DIRECTIONS FOR THIS TASK: Continue the review of the peace and conflict studies book below, starting right after its last sentence.

TEXT SECTION:
========

The book is written in a quasi-narrative style, and is, as a consequence, sadly replete with sections that feel highly anecdotal in nature, a feeling that is hard to erase because they refuse to reference the social science research they're apparently referencing. This fact, along with their somewhat opinionated writing style, only helps to make me more sceptical of whatever information they're presenting, as well as convincing me that apparently they themselves don't think (methodical/verifiable) research should play a role in this field. Because of this, it only made it more annoying when I read something which to me felt like it was an odd(ly one-sided) explanation, especially because they seemed to have trouble accepting that choosing to go to war can (sometimes) be quite rational.
The authors are a psychologist/psychoanalyst/'philosopher' and an evolutionary biologist, both turned "peace researcher", and sadly, this is rather noticeable in their treatment of most other areas of research, especially when they use 'historical' examples to prove or support a point they're making: events are often presented without describing the relevant context, characterized so generally that there really is no point in referencing it at all, or sometimes just flat-out wrong.
One example of this last category is found when they state that "the defeat of the Armada in 1588 marked the end of Spain as a global power." (p.186) The sailing of the "Armada" really constituted only the first attempt to conquer England, so that, while you might call it the "beginning of the end", it certainly didn't result in the instant oblivion of the Spanish empire. While this could be seen as a minor problem if it was the exception, the issue I have with it is that they refer to research in lots of different areas of study, apparently all relevant to "peace and conflict studies", and yet, they apparently don't care enough to do even the most basic research before writing a book on it. To me, this only suggests that not even they take their own field seriously.
Continuing with my criticism, in another part of the book they ask the question whether population increases can be correlated with increased occurrence of wars, at which point they 'cite' as evidence the 100 years war as "a war that went on during the Black Plague", while the Plague arrived at least a decade after the (first phase of the) 100-years war had broken out. (p. 198) This proves absolutely nothing, especially because the 100-years war was a war with enormous pauses, whereas more recent wars have generally been shorter, and more intense, which all seem relevant considerations to me, but apparently not to the authors.
They also more than once reference "popular"/recent events without being very clear about what they're referring to specifically, which to me makes these insertions seem more like glib remarks or insider jokes than serious points they're making, which can rather confusing at times, especially when they extrapolate from anecdotes or single cases to trends. While this may sometimes lead to valid insights, it is not the way to do scientific research. (One example of this is when they allude to the YUKOS/Chodorkovsky affair. I personally don't know if Russia has done things like that before, but the reference seemed rather pointless without further explanation.)

========

PROVIDED RECORDS:

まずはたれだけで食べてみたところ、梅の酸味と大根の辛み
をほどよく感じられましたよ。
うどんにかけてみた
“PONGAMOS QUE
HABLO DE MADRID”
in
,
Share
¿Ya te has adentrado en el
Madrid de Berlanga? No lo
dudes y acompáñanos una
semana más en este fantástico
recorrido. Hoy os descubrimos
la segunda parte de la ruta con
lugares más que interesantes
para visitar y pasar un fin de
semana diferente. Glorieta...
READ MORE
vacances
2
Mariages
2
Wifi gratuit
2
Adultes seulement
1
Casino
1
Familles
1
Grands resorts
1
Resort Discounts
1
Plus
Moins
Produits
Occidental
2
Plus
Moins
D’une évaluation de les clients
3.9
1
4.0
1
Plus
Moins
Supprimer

========

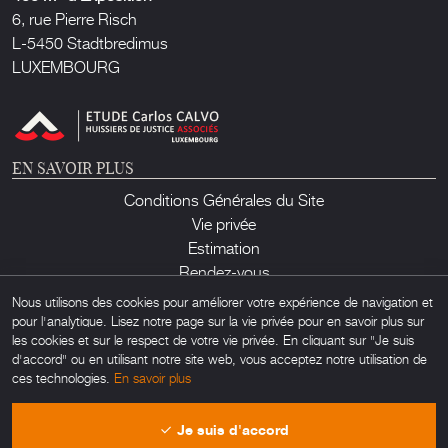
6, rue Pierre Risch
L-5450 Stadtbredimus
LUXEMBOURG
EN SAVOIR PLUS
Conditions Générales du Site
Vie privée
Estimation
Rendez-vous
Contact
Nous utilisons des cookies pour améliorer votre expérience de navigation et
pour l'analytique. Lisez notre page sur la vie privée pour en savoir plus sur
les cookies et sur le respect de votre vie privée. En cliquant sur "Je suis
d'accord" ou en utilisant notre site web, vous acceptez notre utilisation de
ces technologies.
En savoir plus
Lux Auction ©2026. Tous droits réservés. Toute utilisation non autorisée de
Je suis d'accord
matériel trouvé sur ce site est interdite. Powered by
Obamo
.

========

TASK OUTPUT:
The text also includes a discussion of Freudian/"psychoanalytic" motivation theories, which, in my opinion, should not have been included in a book printed in 2009. It was probably included in part because some researchers still take psychoanalysis seriously, but the biggest problem I have with the section is that they do not really refute this line of argument.
In order to demonstrate some of the issues I have with their writing style, consider the following passage:
"The role of individual leaders may well have been unduly glamorized, and decision makers often receive credit - and blame - they do not entirely deserve. Sometimes, leaders represent the culmination of currents within their societies, and they may catalyse other events. Nonetheless, people such as Alexander the Great, Genghis khan, Charlemagne, Joan of arc, Napoleon, Bismarck, Hitler, Stalin, de Gaulle, Mao Zedong, Saddam Hussein, and G. W. Bush, have acted as lightning rods for popular discontent, and, often, as precipitators of war. Less often have leaders of this ilk achieved renown as peacemakers." (p.171)
There are a number of problems with this: First off, what's with the banalities? This book says it will explain stuff relevant to understanding why wars and peaces happen. However, you can't really explain things using unsubstantiated generalities (the book is rather lacking in references).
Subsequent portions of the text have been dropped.